Si le système de santé est prêt et que la loi doit être changée, il vous revient, M. le ministre de la Santé, d’être au rendez-vous de l’histoire et de soutenir réellement l’avancée pour l’accès aux médicaments à base de cannabis, dès les débats menés cette semaine dans le cadre du projet de loi de finances de la sécurité sociale.

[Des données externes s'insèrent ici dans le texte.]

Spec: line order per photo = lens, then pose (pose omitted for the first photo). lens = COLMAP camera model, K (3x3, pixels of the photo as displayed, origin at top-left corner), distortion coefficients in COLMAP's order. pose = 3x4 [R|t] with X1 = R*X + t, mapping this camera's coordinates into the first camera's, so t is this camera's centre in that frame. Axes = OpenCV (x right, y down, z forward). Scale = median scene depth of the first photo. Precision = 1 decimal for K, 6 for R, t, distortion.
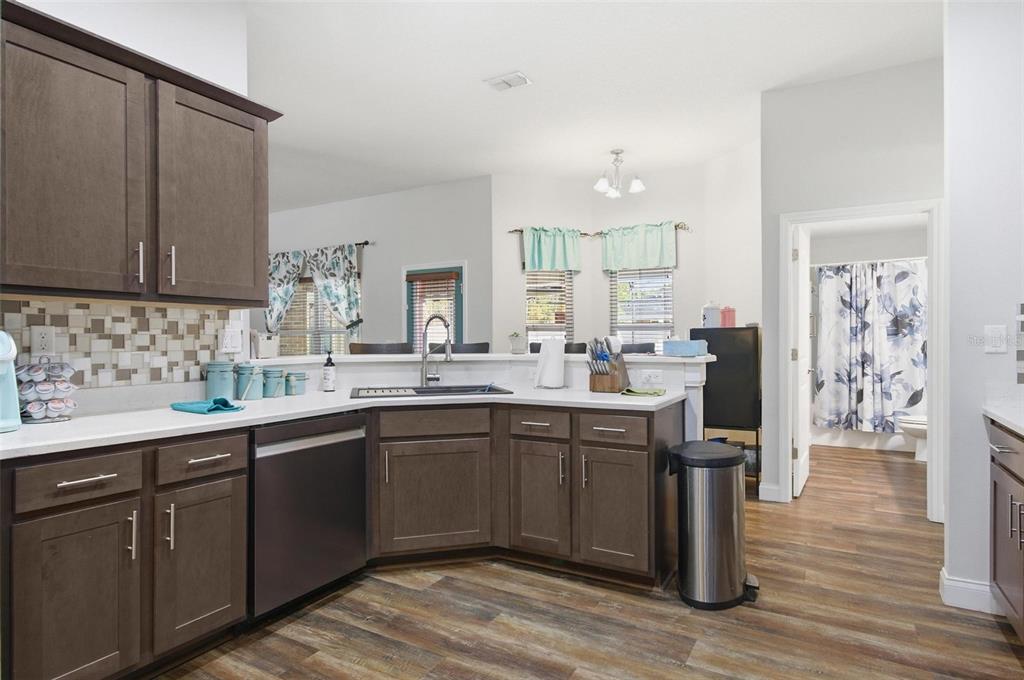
lens RADIAL K [[556.3, 0, 525.9], [0, 556.3, 345.7], [0, 0, 1]] dist [-0.010574, 0.003531]
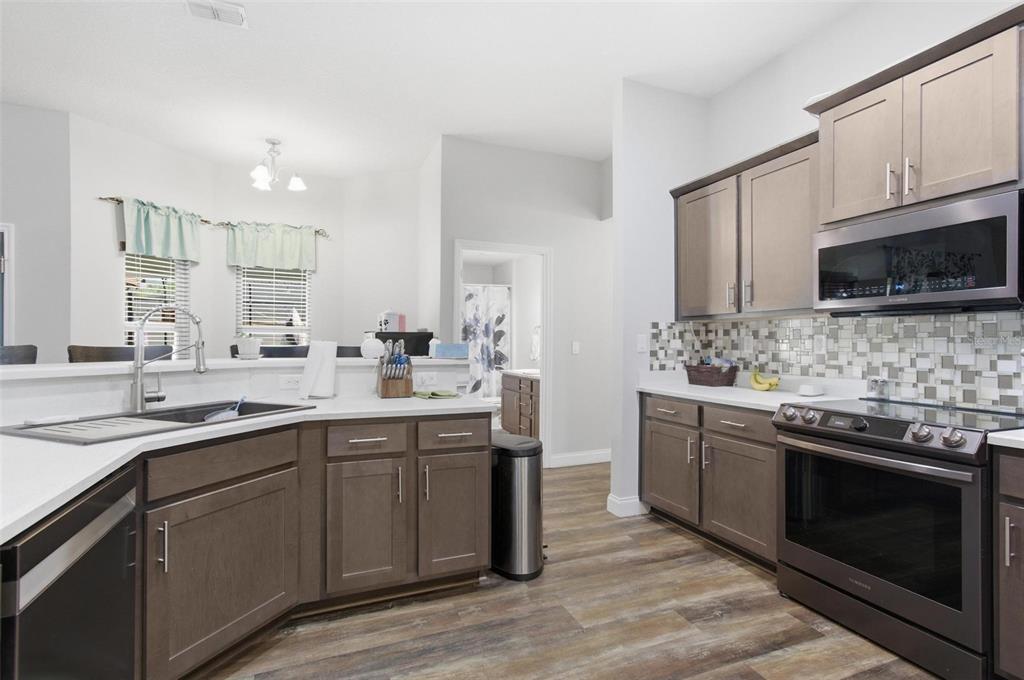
lens RADIAL K [[469.1, 0, 557.3], [0, 469.1, 345.8], [0, 0, 1]] dist [0.005597, 0.004039]
pose [[0.633470, 0.000656, 0.773767, -0.346597], [0.003107, 0.999989, -0.003391, -0.001203], [-0.773761, 0.004552, 0.633462, 0.302452]]
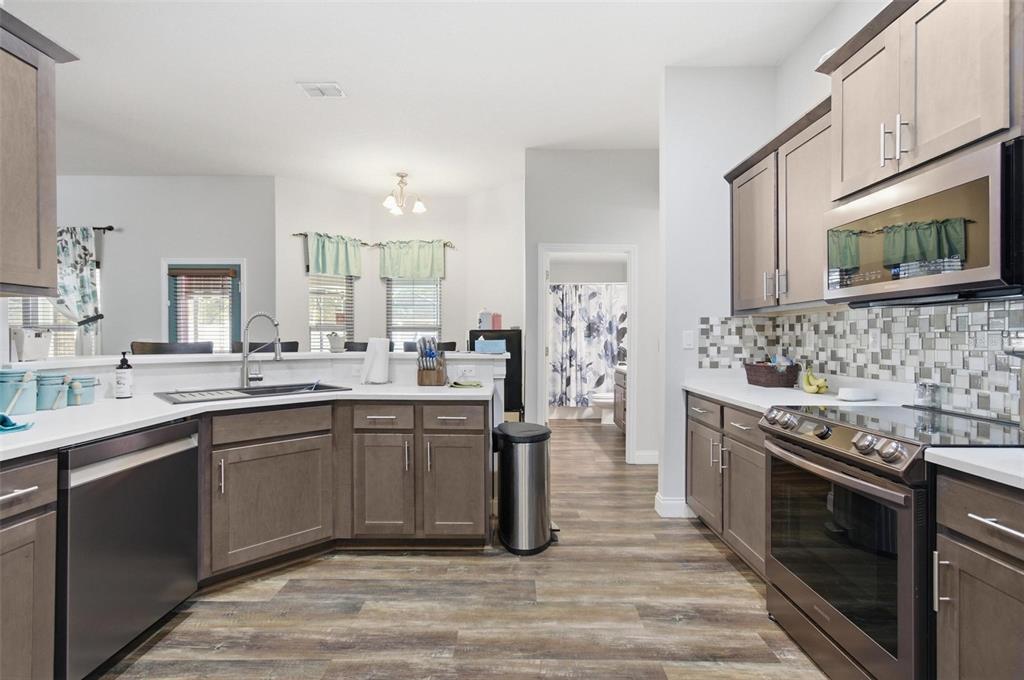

Premiers signataires: Mado Gilanton Présidente d’Apaiser S & C Nicolas Authier Professeur des universités et médecin hospitalier Caroline Janvier Députée Renaissance Sabrina Sebaihi Députée écologiste Isabelle Santiago Députée socialiste Michel Cymès Médecin Dominique Costagliola Epidémiologiste, directrice de recherches émérite à l’Inserm Marina Carrère D’Encausse Médecin Jean-Luc Romero-Michel Président de l’Association pour le droit de mourir dans la dignité de 2007 à 2021, adjoint à la mairie de Paris Geneviève Garrigos Pharmacienne, conseillère de Paris, présidente d’Amnesty International de 2008 à 2016 Marie-Hélène Berrue-Gaillard Présidente Alliance maladies rares Nadine Attal Professeure des universités et médecin hospitalière thérapeutique médecine de la douleur Laure Copel Cheffe de service en soins palliatifs Françoise Durand-Dubief Praticien hospitalier, neurologue Centre sclérose en plaques Carole de Mulatier Unisep, sclérose en plaques Patrick Baudru Epilepsie France Rachida Badaoui ImaGyn, cancers gynécologiques Ivan Krakowsky Professeur des universités, oncologue médical, médecin de la douleur, président de l’Afsos William Lowenstein Médecin interniste et addictologue Amine Benyamina Professeur des universités, président de la Fédération française d’addictologie.